Pourtant, la manière dont Rosmer et Rebekka tentent de vivre librement, après le décès de la femme de l’ancien pasteur, rappelle ce que fût la vie de Verdi et de la Strepponi devant affronter les ragots, accusations, médisances et leçons de morales de leur entourage à Busseto. Au point qu’ils durent déménager à quelques kilomètres du village.
La comparaison s’arrête là, car l’intrigue révèle que la défunte s’est suicidée en connaissance des sentiments amoureux de Rebekka pour son mari.

Un univers de culpabilité s’ouvre devant nous, puisque l’on prend conscience que chaque protagoniste s’est retrouvé à devoir concilier ses valeurs propres avec la réalité de ses émotions. La vie peut entraîner inconsciemment la perte de l’autre, lorsque l’esprit de ce dernier n’est pas suffisamment fort.
Et c’est ce qu’a fait Rebekka avec sa rivale.

On peut ainsi faire le rapprochement avec le très beau film de Michael Haneke, le Ruban blanc, où un pasteur protestant, croyant à la justesse de ses valeurs, et les reportant sur ses enfants, va faire d'eux des monstres, de la même manière que le poids de la tradition a une responsabilité dans la déshumanisation progressive de Rebekka et Rosmer.

Ainsi, la culpabilité persiste et se renforce même. Le mécanisme de construction mentale poursuit ses ravages, et l’on voit comment Rebekka se persuade que la manière avec laquelle elle s'est débarrassée de ses désirs est une victoire de son idéal d’amour.
Cette paix, c’est en fait la mort. Elle n’a réussi qu’à éteindre toute vie en elle.
Point d’amour ici, et chez Rosmer également, qui ne lui propose pas moins de mettre fin à ses jours, pour qu'elle prouve son amour…

Ce dernier acte, qui ne mérite qu’un climat d’attention totale, est assez étrangement traité par Stéphane Braunschweig. Le ton solennel, employé tout au long de la pièce, est encore plus appuyé, et les exclamations pressantes de Claude Parfait (Rosmer) tournent en ridicule ce passage qui finit sur le suicide du couple. Pourquoi ne pas avoir plutôt figuré les deux amants comme fous, ou hallucinés, et tourné les déclamations de Rosmer vers le public, sans urgence, ce qui aurait rendu un effet d’extinction vitale plus adéquat avec la situation?

Au lieu de cela, le dernier acte devient risible (à moins que cela ne soit l'intention), mais l’utilisation des tableaux de famille montre comment suggérer avec beaucoup de clarté la chape qui écrase le deux personnages.

Cette simplicité efficace du dispositif scénique se retrouve dans la seconde pièce, La Maison de poupée (1879).
Stéphane Braunschweig n’est pas du genre à encombrer inutilement le plateau, et il peut passer du banal quotidien aux atmosphères surréalistes, lorsque l’âme des personnages sort du confort de ses illusions.

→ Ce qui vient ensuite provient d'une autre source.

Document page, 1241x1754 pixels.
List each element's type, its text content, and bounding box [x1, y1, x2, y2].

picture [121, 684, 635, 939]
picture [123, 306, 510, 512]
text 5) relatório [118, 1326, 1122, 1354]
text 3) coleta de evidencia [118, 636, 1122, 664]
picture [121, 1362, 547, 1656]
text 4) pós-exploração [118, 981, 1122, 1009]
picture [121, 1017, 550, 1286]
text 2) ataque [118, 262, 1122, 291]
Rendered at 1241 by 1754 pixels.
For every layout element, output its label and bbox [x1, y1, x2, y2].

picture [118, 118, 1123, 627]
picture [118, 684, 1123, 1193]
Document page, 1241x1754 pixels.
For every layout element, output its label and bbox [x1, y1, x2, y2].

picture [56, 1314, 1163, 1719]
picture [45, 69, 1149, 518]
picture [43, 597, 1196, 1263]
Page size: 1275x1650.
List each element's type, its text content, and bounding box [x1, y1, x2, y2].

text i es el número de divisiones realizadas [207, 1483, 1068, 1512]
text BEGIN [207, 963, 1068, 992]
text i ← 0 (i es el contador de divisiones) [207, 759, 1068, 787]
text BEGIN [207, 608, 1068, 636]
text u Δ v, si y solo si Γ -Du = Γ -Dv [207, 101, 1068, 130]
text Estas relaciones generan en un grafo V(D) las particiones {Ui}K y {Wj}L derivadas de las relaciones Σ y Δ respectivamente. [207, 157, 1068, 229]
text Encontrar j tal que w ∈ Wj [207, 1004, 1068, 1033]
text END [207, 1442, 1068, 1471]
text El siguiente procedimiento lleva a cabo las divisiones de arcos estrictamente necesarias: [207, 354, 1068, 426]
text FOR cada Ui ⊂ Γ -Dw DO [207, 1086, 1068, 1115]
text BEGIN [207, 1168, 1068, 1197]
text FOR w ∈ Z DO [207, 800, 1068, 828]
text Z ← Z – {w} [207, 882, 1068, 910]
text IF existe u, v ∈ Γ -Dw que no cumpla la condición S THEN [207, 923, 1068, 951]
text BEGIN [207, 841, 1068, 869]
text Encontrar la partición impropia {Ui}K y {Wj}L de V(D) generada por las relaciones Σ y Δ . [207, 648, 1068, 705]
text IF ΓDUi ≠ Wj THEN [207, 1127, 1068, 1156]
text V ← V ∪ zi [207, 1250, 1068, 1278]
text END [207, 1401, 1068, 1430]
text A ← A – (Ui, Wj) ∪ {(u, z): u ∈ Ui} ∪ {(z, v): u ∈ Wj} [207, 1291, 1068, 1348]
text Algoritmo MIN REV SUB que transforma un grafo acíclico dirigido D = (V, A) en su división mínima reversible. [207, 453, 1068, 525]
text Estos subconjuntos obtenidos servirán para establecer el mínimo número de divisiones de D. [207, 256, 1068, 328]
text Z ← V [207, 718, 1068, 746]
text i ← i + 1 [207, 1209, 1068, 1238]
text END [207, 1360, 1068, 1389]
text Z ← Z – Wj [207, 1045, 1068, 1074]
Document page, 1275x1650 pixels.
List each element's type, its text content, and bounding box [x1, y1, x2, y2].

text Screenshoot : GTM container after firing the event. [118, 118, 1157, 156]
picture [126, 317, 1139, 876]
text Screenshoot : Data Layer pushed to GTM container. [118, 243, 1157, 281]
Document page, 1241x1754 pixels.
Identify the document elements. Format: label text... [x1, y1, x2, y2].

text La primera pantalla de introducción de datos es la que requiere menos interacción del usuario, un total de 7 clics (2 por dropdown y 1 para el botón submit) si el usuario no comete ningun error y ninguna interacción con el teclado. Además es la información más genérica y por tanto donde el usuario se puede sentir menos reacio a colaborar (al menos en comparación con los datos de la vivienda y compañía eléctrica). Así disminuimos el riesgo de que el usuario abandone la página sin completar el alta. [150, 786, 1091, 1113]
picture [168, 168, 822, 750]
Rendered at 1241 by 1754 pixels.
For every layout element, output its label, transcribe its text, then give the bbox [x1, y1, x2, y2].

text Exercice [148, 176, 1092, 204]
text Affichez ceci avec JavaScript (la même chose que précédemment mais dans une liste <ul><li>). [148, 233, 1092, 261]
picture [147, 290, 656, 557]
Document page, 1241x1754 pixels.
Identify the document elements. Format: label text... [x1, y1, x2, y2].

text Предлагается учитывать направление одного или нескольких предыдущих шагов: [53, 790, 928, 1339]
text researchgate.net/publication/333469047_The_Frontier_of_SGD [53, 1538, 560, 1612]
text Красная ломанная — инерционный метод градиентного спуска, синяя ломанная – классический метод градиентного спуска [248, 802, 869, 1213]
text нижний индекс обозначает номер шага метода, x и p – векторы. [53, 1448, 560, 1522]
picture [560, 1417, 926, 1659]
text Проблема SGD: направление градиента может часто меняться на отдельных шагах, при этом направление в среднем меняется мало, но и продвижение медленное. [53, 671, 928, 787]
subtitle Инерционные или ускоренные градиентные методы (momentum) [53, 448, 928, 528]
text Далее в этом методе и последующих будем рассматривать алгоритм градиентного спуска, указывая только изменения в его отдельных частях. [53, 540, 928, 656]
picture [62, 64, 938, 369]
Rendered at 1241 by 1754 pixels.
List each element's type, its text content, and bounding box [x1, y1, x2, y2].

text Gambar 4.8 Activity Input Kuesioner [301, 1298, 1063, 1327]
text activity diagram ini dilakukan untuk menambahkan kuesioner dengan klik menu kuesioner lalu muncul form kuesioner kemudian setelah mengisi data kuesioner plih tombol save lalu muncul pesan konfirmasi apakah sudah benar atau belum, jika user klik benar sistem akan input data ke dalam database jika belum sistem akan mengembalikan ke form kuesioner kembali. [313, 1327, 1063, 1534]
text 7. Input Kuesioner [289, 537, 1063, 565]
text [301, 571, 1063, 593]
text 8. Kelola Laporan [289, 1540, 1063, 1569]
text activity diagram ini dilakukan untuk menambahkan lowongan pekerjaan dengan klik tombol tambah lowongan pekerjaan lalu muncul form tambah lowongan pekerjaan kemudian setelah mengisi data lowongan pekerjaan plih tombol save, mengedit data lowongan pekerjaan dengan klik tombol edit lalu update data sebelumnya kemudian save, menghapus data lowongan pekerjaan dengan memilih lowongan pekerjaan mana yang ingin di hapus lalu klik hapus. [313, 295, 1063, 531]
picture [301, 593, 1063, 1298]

Si le sujet de cette œuvre, étonnamment féministe pour son époque, n’a pas la même profondeur humaine que Rosmersholm, il touche un public plus large, car il met en scène un univers petit-bourgeois, attaché à ses valeurs de promotion et d’apparence sociales.

C’est la prise de conscience d’une femme, Nora, de sa propre superficialité, de l’incompréhension et de l’hypocrisie mutuelle au sein de son couple, qui finit par plaquer mari et enfants pour s’éduquer, et devenir une femme qui pourra s’engager plus tard en toute lucidité.

Très spontanée, Chloé Réjon est parfaite en femme-enfant, et il est difficile de dire si le stratagème qui a poussé Nora à falsifier une lettre au nom de son père était motivé par l’amour sincère pour son mari, ou bien par la peur de perdre sa situation sociale, ce qui ne donne pas la même portée à son geste.

L’autre personnage très touchant est le docteur incarné par Philippe Girard, avec beaucoup de naturel et d’humanité. Il est proche de la vie, mais aussi de la mort, ce qui lui permet d’exprimer très simplement ses sentiments à Nora, sans aucune honte ou bien culpabilité parce que c’est ainsi.
Nous avons là un homme totalement présent dans le vrai et la clarté d’esprit.

Finalement plus aboutie que Rosmersholm, Une maison de poupée prend avec Stéphane Braunschweig un visage moderne, qui ne laisse nullement transparaître son âge.